Trials, Tragedy and Resilience: Montserrat Exhibit

Thursday, March 1, 2018 to Friday, June 1, 2018
Rhode Island Hall

"Trials, Tragedy & Resilience" is an exhibit recognizing and celebrating Montserrat’s rich cultural heritage on the 250th anniversary of the attempted St. Patrick’s Day slave uprising on 17 March 1768. The histories presented here commemorate the resilience that Montserratians have displayed over time in their responses to difficult conditions imposed by slavery, colonialism, resource scarcity, and catastrophic natural disasters. This international exhibit is running concurrently at the National Museum of Montserrat, Wayne State University (Detroit, Michigan), Brown University (Providence, Rhode Island), and Aarhus University (Denmark) and presents information collected during the Survey and Landscape Archaeology on Montserrat project (co-directed by Brown University Professor John F. Cherry), the Endangered Archives/ICT Project, and other initiatives led by the Montserrat National Trust.

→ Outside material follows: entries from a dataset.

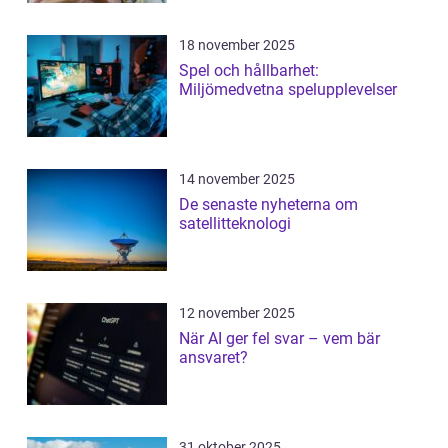
18 november 2025
Spel och hållbarhet:
Miljömedvetna spelupplevelser
14 november 2025
De senaste nyheterna om
satellitteknologi
12 november 2025
När AI ger fel svar – vem bär
ansvaret?
31 oktober 2025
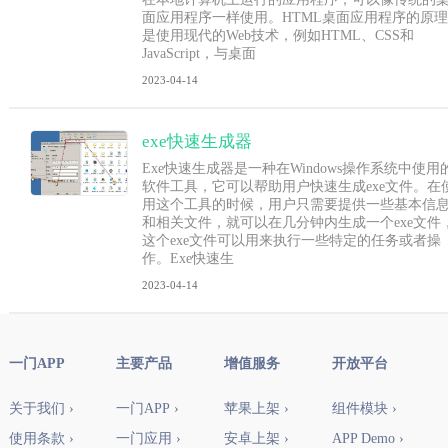
面应用程序一样使用。HTML桌面应用程序的原理
是使用现代的Web技术，例如HTML、CSS和
JavaScript，与桌面
2023-04-14
exe快速生成器
Exe快速生成器是一种在Windows操作系统中使用
软件工具，它可以帮助用户快速生成exe文件。在
用这个工具的时候，用户只需要提供一些基本信
和相关文件，就可以在几分钟内生成一个exe文件
这个exe文件可以用来执行一些特定的任务或者操
作。Exe快速生
2023-04-14
一门APP
主要产品
增值服务
开放平台
关于我们 ›
一门APP ›
苹果上架 ›
组件模块 ›
使用条款 ›
一门应用 ›
安卓上架 ›
APP Demo ›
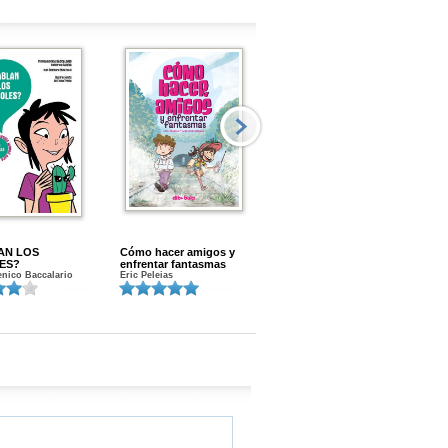
AN LOS
Cómo hacer amigos y
Menstruacion en marcha
ES?
enfrentar fantasmas
Gloria A. Calvo
nico Baccalario
Eric Peleias
K
S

Montserrat is a small island (102km2) and British Overseas Territory located in the Caribbean Lesser Antilles. First inhabited by Amerindian peoples around 4,000 years ago, Montserrat has been home to many different cultural groups over the course of its human history. Some of these groups freely migrated to Montserrat, while others, like enslaved Africans, were brought against their will during the plantation era. Lasting contributions from Amerindian, African, Irish, and British inhabitants survive in the surnames, place-names, food, architecture, flora, landscape, and material culture of the island.

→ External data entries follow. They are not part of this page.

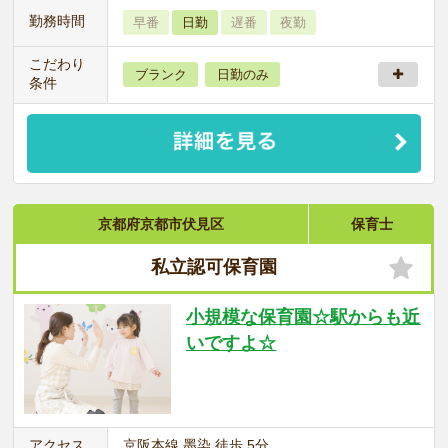
勤務時間
早番
日勤
遅番
夜勤
こだわり
ブランク
日勤のみ
条件
京都府京都市伏見区
保育士
私立認可保育園
小規模な保育園☆駅からも近
いですよ☆
アクセス
京阪本線 墨染 徒歩 5分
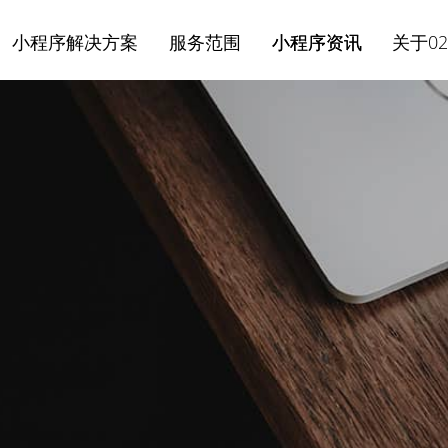
小程序解决方案
服务范围
小程序资讯
关于02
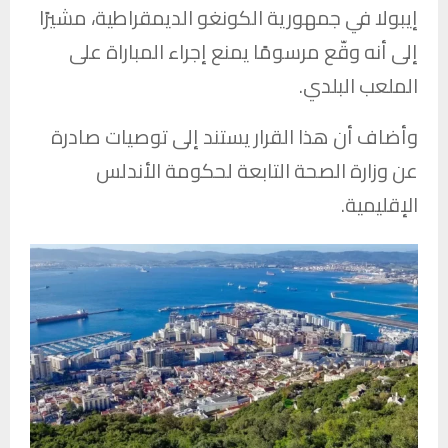
إيبولا في جمهورية الكونغو الديمقراطية، مشيرًا
إلى أنه وقّع مرسومًا يمنع إجراء المباراة على
الملعب البلدي.
وأضاف أن هذا القرار يستند إلى توصيات صادرة
عن وزارة الصحة التابعة لحكومة الأندلس
الإقليمية.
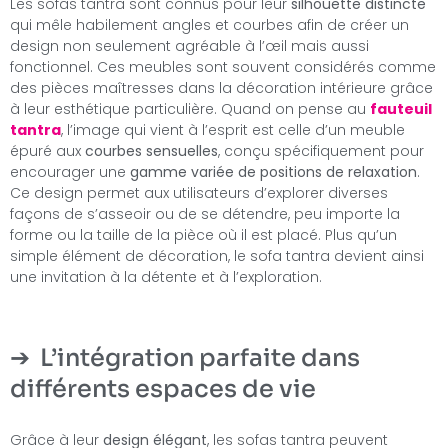
Les sofas tantra sont connus pour leur
silhouette distincte
qui mêle habilement angles et courbes afin de créer un
design non seulement agréable à l’œil mais aussi
fonctionnel. Ces meubles sont souvent considérés comme
des pièces maîtresses dans la décoration intérieure grâce
à leur esthétique particulière. Quand on pense au
fauteuil
tantra
, l’image qui vient à l’esprit est celle d’un meuble
épuré aux
courbes sensuelles
, conçu spécifiquement pour
encourager une
gamme variée de positions de relaxation
.
Ce design permet aux utilisateurs d’explorer diverses
façons de s’asseoir ou de se détendre, peu importe la
forme ou la taille de la pièce où il est placé. Plus qu’un
simple élément de décoration, le sofa tantra devient ainsi
une invitation à la détente et à l’exploration.
L’intégration parfaite dans
différents espaces de vie
Grâce à leur
design élégant
, les sofas tantra peuvent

Montserrat has been radically transformed in the past two decades by the Soufriere Hills volcano. Beginning in 1995, pyroclastic flows from the eruptions buried the former capital city of Plymouth, rendered the southern half of the island an inaccessible Exclusion Zone, displaced two-thirds of the population, and killed nineteen residents. The volcano is still active. Demonstrating Montserratian resilience in the face of disaster, the island has recently reconfigured its settlements and society to accommodate a new way of life in the island’s north.